Yeah, just on the IP. There's no IP restrictions on the pre-EF, nor is there any IP direct ownership from our perspective that would generate income. So that's not something that we should be thinking or worrying about. Yeah, that's right.

Okay, I'm not sure if we've got time to go through one more question. And we have one more question. So I'm sure maybe Brian.

Our last question for today's call comes from Peter Valford from Jefferies. Please proceed.

Oh, hi. Thanks for squeezing my in. Just a question just on RSV vaccine again in the older adults. Can I just ask, when we think about the COVID data, have we all been spoiled with hospitalization and decreases that we saw there of 90% plus in some cases? And perhaps, could you give us some sort of idea of what we should be thinking about for the RSV phase three? with regards to what is a reasonable reduction in hospitalization. You know, is the Nacebimab 80% or so reduction a sensible sort of ballpark that we should regard as clinically meaningful? And perhaps just a comment, I think you probably should put an award for sort of the matters of understatement. From my calculations, it seems as though your strong double-digit growth is probably over 40% for Shingrix. Can you just remind us if the 2.5 billion, if that's roughly where I get to from your guidance, is entirely can be met with existing manufacturing. And should we then consider future growth from that? Again, are you confident that you can sustain that level of growth and that level of demand with your existing capacity that you have without the new facility?

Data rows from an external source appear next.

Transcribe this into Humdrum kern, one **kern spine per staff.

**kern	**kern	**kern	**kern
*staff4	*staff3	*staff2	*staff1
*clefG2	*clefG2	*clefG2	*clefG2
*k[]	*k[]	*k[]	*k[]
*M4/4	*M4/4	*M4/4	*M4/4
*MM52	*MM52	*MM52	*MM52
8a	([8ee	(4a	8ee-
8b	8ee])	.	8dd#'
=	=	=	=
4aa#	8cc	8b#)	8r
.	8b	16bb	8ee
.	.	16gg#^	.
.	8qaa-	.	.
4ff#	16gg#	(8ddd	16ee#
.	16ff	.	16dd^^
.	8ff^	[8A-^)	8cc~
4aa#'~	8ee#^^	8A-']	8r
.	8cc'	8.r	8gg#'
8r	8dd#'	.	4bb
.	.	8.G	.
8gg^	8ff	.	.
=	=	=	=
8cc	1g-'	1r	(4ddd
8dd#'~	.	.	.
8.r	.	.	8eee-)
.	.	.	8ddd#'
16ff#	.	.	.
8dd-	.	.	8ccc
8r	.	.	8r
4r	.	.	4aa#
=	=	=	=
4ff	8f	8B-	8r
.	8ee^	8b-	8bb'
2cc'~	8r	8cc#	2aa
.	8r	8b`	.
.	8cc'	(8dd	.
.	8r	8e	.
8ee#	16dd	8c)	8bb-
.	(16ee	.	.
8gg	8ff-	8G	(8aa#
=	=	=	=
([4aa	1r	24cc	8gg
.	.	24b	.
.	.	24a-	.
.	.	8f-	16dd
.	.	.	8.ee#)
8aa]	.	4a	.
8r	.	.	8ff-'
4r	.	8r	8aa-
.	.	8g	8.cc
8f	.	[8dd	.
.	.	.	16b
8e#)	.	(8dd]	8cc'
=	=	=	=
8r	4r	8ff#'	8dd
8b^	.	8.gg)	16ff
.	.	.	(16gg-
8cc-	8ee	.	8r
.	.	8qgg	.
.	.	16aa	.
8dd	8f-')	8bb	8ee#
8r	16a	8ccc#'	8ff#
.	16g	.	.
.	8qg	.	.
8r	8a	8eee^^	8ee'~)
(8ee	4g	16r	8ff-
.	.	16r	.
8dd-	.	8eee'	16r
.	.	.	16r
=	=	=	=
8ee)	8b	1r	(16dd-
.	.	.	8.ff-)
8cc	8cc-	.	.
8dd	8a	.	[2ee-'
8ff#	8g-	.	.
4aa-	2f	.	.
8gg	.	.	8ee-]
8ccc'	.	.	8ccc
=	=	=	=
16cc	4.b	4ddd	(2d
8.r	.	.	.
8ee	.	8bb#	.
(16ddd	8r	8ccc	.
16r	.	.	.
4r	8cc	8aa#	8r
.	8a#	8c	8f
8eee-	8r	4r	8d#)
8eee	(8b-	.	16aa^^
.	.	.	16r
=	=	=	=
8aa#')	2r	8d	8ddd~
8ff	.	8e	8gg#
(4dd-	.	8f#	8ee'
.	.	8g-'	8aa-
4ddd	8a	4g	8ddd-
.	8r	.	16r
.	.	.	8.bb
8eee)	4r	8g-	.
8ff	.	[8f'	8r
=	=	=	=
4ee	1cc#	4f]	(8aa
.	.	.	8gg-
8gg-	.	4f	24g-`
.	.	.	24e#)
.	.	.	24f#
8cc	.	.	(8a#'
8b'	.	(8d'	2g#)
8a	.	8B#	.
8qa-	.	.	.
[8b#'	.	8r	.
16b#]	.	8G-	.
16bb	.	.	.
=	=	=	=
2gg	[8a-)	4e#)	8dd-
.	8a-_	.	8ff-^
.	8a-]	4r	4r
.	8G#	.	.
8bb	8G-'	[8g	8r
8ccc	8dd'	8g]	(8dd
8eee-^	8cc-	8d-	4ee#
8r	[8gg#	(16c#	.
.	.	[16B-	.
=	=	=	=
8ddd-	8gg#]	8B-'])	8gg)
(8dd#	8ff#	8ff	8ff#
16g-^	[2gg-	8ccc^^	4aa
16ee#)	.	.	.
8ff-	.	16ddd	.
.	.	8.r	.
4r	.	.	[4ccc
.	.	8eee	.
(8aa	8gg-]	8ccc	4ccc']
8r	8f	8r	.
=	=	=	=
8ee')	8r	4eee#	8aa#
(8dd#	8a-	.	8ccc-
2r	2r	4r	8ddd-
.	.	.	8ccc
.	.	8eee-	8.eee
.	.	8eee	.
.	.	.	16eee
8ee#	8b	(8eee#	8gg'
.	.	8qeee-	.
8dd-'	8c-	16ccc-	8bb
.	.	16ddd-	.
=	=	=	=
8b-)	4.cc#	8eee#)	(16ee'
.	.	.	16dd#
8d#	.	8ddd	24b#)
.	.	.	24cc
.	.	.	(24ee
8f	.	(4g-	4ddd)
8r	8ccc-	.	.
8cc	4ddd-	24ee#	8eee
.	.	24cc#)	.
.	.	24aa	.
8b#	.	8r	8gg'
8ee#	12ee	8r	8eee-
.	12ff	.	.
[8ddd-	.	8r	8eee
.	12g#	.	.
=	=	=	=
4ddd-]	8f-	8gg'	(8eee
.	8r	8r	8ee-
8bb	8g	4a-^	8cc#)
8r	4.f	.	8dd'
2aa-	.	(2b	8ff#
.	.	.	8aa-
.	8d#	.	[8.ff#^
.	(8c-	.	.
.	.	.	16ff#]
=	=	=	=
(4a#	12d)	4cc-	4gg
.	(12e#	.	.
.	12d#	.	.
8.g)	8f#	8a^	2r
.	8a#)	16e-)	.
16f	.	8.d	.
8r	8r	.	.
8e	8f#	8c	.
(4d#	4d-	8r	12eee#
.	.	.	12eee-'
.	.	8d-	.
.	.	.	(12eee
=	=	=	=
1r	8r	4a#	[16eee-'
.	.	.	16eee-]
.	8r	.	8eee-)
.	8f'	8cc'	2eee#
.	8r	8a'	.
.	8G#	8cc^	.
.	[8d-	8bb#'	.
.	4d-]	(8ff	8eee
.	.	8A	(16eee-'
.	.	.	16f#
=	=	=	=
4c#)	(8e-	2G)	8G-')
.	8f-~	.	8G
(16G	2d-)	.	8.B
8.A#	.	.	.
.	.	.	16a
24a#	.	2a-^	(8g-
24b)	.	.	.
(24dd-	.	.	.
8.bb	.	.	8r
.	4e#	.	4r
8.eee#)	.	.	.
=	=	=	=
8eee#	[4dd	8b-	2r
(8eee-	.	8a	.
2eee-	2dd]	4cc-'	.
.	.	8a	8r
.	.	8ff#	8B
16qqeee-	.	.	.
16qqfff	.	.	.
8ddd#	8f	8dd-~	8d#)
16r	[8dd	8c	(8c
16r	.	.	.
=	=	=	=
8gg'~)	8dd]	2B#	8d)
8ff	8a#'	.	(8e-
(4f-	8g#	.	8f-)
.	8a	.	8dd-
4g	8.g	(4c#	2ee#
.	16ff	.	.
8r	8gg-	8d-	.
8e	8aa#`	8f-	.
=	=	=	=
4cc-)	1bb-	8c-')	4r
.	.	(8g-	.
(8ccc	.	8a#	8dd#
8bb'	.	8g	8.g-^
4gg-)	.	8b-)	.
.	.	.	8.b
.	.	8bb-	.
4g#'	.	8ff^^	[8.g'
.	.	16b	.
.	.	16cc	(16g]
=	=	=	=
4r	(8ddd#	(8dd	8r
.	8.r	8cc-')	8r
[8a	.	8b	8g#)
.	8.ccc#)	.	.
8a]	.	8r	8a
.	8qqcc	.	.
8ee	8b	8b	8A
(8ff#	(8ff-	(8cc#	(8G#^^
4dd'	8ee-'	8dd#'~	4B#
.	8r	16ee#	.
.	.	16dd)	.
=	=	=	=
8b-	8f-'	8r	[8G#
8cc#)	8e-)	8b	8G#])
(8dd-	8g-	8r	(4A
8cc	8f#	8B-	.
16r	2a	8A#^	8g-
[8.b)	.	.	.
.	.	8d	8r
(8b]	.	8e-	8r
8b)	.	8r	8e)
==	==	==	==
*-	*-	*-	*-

Yeah, so let me be extremely clear. Well, utterly unequivocal. We are not supply constrained and we're very confident on doubling non-singric sales from their 2020 levels in terms of the outlook that we gave at the update last year. We feel very good about getting a bounce back. Obviously, there's been a bit of COVID disruption, but as Luke outlined, the momentum is very good. I don't know how if there's anything further we want to add.

No, I'll just say that, you know, of course it's very hard to predict the efficacy, but as we look at our own immunogenicity data and the aggregate packages that have been presented, I think we've, and in discussions with clinicians, we're pretty confident that any effect more than 50% is clinically meaningful. An effect greater than 70% is a very good response and it will be a very successful vaccine. And should we get efficacy above 80, you know, that's outstanding.

Great. Well, with that, thank you very much, everybody. We shall look forward to gathering with some of you over the next few days. And we're really looking forward to an extremely exciting year ahead for GSK, whether that's doing everything that we said we were going to do, the delivery of the step change in growth. Reading out on some of these very exciting pipeline milestones, continuing to accelerate the execution of all that we already have in hand and plan for very competitive execution of what's to come. And, of course, the tremendous unlock of value that's going to come with the creation of a completely unique, FTSE leading, world leader dedicated to consumer health care. And I know Brian is enormously looking forward to the long Q&A session on that at the end of this month. Thanks, everybody. Catch up soon.